Span = an event (which is bascially just a log with an associated trace), and some data fields. Trace = a log for a request with a unique Id.
A useful thing about opentelemetry is that there's auto-instrumentation so you can get this all out-of-the-box for most JVM apps. Of course you could probably log your queries instead, so it's not necessarily a game-changer but a nice-to-have.
Also the standardization is nice.
As I understand it, a metric is information at a point in time.
A span however has a start timestamp and end timestamp, and is about a single operation that happens across that time.
https://opentelemetry.io/docs/specs/otel/metrics/
vs
We run with Debug logging on in prod for that reason too. We also ingest insane amounts of data but it does seem to be worth it for a sufficiently complex and important enough system to really have it all.
I haven't been asked this question ever. In a way, I wish I was. I wish leadership was engaged in the details of the capabilities of the systems they lead.
But I don't anyone asking me this question any time soon either.
Imo spans and logs should be understood as the same and displayed and queried the same (it’s trivial to add span id to each log), it almost feels like people are trying to make something trivially simple seem more substantial or complex
A while ago I was working on some CUDA kernels for n-body physics simulations. It wasn’t too complicated and the end result was generative art. The problem was that it was quite slow and I didn’t know why. Well the core of the application was written in Clojure so I wrote a simple macro to wrap every function in a ns with a span and then ship all the data to jaeger. This ended up being exactly what I needed - I found out that the two slowest functions were data transfer between the GPU memory and writing out a frame (image) to my disk.
In many other places I see the usefulness of this approach but OTel is too often too geared towards HTTP services. Even simple async/queue processing is not as simple. Though, there have been improvements (like span links and trace links).
Logs are point in time, spans are a duration. Logs are flat, spans have a hierarchy.
It's the difference between logging a message in a function, and logging the beginning and end of a function while noting the specific instance of the fn caller.
If you have many threads or callers to the same function that difference is critical in tracing causality of failures or any other type of action of note.
Ive spent countless hours on issues where customers complain about performance or a bug and it just can’t be reproduced. Telemetry allows us to get more information to locate and fix these issues.
Feedback welcome!
You should have an answer, right? Like, in your case, you run a lot of logging, and you know why. So if it's off, you say "because it would cost X/million dollars a year and we decided not to do it."
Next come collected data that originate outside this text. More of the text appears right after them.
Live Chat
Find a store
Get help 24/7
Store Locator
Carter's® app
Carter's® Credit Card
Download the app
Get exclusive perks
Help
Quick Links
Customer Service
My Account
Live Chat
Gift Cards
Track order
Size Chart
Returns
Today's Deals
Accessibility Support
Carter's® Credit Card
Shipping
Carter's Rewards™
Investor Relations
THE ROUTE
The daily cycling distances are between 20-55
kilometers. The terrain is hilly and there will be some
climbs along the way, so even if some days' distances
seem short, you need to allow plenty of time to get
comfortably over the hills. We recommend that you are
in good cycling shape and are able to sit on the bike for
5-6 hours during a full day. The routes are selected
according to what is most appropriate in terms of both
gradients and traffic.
Course, if you're the one who set it up, you should have the receipts on when that decision was made. This can be tricky sometimes because a lot of software dev ICs are strangely insulated from direct budgets, but if you're presented with an option that would be helpful but would cost a ton of money, it's generally a good thing to at least quickly run by someone higher up to confirm the desired direction.
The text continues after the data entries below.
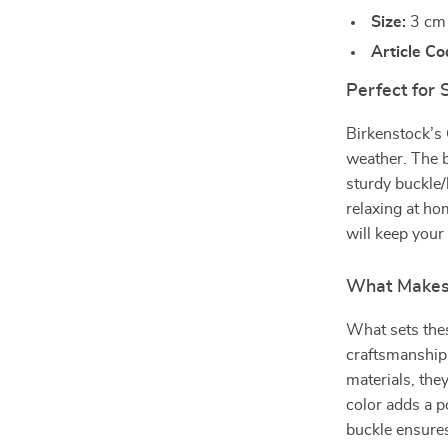
Size:
3 cm 
Article Co
Perfect for
Birkenstock’s 
weather. The b
sturdy buckle/
relaxing at ho
will keep your
What Makes 
What sets thes
craftsmanship 
materials, the
color adds a po
buckle ensures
I have a similar issue with Prometheus -- not great for batch job metrics either. It's frustrating how many otherwise excellent OSS tools are optimized for web applications but fall short for batch processing use cases.
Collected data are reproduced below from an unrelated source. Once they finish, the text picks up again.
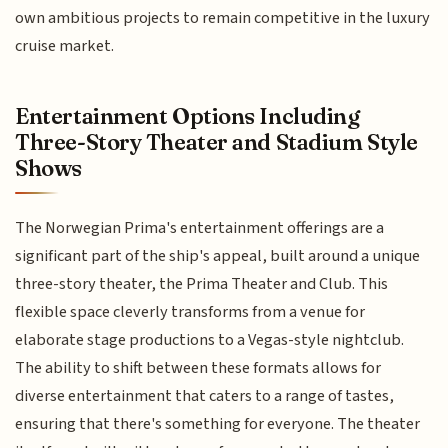
own ambitious projects to remain competitive in the luxury
cruise market.
Entertainment Options Including
Three-Story Theater and Stadium Style
Shows
The Norwegian Prima's entertainment offerings are a
significant part of the ship's appeal, built around a unique
three-story theater, the Prima Theater and Club. This
flexible space cleverly transforms from a venue for
elaborate stage productions to a Vegas-style nightclub.
The ability to shift between these formats allows for
diverse entertainment that caters to a range of tastes,
ensuring that there's something for everyone. The theater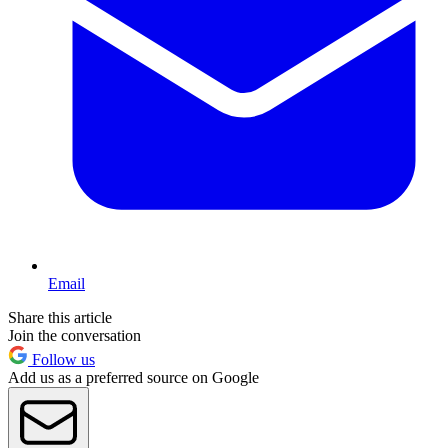
Email
Share this article
Join the conversation
Follow us
Add us as a preferred source on Google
Works well for us, I’m not sure I understand the issue you’re facing?
1. Why didn't we catch this sooner
2. Why did it take so long to mitigate
Without the debug logging #2 can be really tricky sometimes as well as you can be flying blind to some deep internal conditional branch firing off.
CLI -> Web API Gateway -> Lambda returning a signed S3 URL S3 upload -> SQS -> Lambda which writes to S3 and updates a Dynamo record -> CLI polls for changes
This flow isn't only over HTTP and relies on AWS to fire events. I worked around this by embedding the trace ID into the signed URL metadata. It doesn't look like this is possible with all AWS services.
I wonder if X-Ray can help here?
It can also be tedious to initialize spans everywhere. Aspects could help a lot here and orchestrion [0] is a good example of how it could be done in Go. I haven't found an OTEL equivalent yet (though haven't looked hard).
[0] - https://datadoghq.dev/orchestrion/docs/architecture/#code-in...
maybe the first time i read a crystal clear difference between metrics, logs and traces.
nice post.
I think this does highlight, to me, the biggest weakness of OTel--the actual documentation and examples for "how to solve problems with this" really suck.
In short, logs can do everything spans can do, depending on how you use them. So really there isn't much distinction.
I'd say that spans and logs are about 95% similar, whereas metrics are wildly dissimilar to both.
Most tools would be be better if they treated spans and logs as two nearly-identical things:
- logs should be viewable in a hierarchy if they have a span id associated - spans should be queryable and countable and alarmable and dashboardable with the same tools as logs
How do you mean? The metrics are available for 15 days by default. What exactly are you missing?